- **SUPPLIED ENTRIES**:
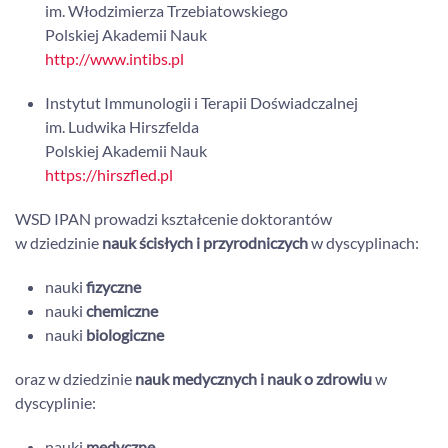
im. Włodzimierza Trzebiatowskiego
Polskiej Akademii Nauk
http://www.intibs.pl
Instytut Immunologii i Terapii Doświadczalnej
im. Ludwika Hirszfelda
Polskiej Akademii Nauk
https://hirszfled.pl
WSD IPAN prowadzi kształcenie doktorantów
w dziedzinie
nauk ścisłych i przyrodniczych
w dyscyplinach:
nauki
fizyczne
nauki
chemiczne
nauki
biologiczne
oraz w dziedzinie
nauk medycznych i nauk o zdrowiu
w
dyscyplinie:
nauki
medyczne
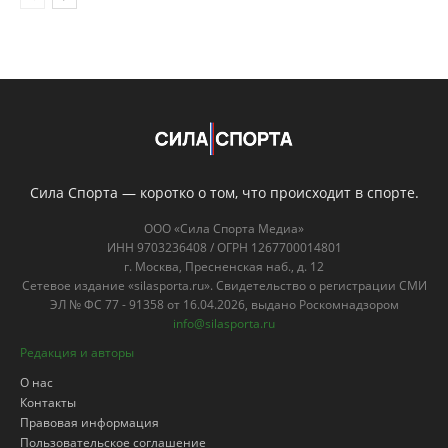
Сила Спорта — коротко о том, что происходит в спорте.
ООО «Сила Спорта Медиа»
ИНН 9703236408 / ОГРН 1267700014801
г. Москва, Пресненская наб., д. 12
Сетевое издание «silasporta.ru». Свидетельство о регистрации СМИ
ЭЛ № ФС 77 - 91358 от 16.04.2026, выдано Роскомнадзором
info@silasporta.ru
Редакция и авторы
О нас
Контакты
Правовая информация
Пользовательское соглашение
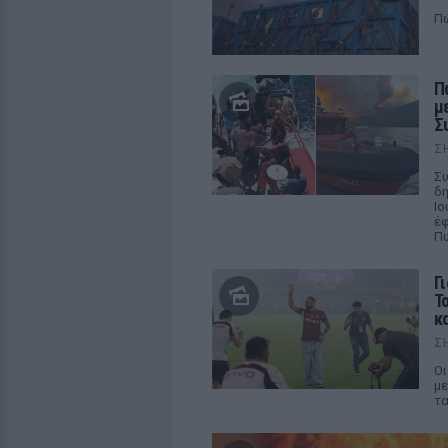
Πώ
Π
μ
Σ
Σ
Συ
δη
Ιο
έφ
Π
Γ
Τ
κα
Σ
Οι
με
τα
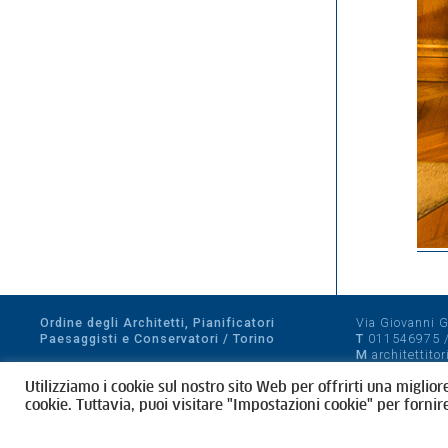
Ordine degli Architetti, Pianificatori
Via Giovanni Gi
Paesaggisti e Conservatori / Torino
T
011546975
M
architettito
Amministrazione trasparente
Utilizziamo i cookie sul nostro sito Web per offrirti una miglior
CF 80089280012
cookie. Tuttavia, puoi visitare "Impostazioni cookie" per fornir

- **TASK OBJECTIVE**:
Reproduce only the lines running from the one with "Paesaggisti e Conservatori / Torino" through the final line of the listing above, both ends included.

- **ANSWER TO THIS PROBLEM**:
Paesaggisti e Conservatori / Torino
T
011546975
M
architettito
Amministrazione trasparente
Utilizziamo i cookie sul nostro sito Web per offrirti una miglior
CF 80089280012
cookie. Tuttavia, puoi visitare "Impostazioni cookie" per fornir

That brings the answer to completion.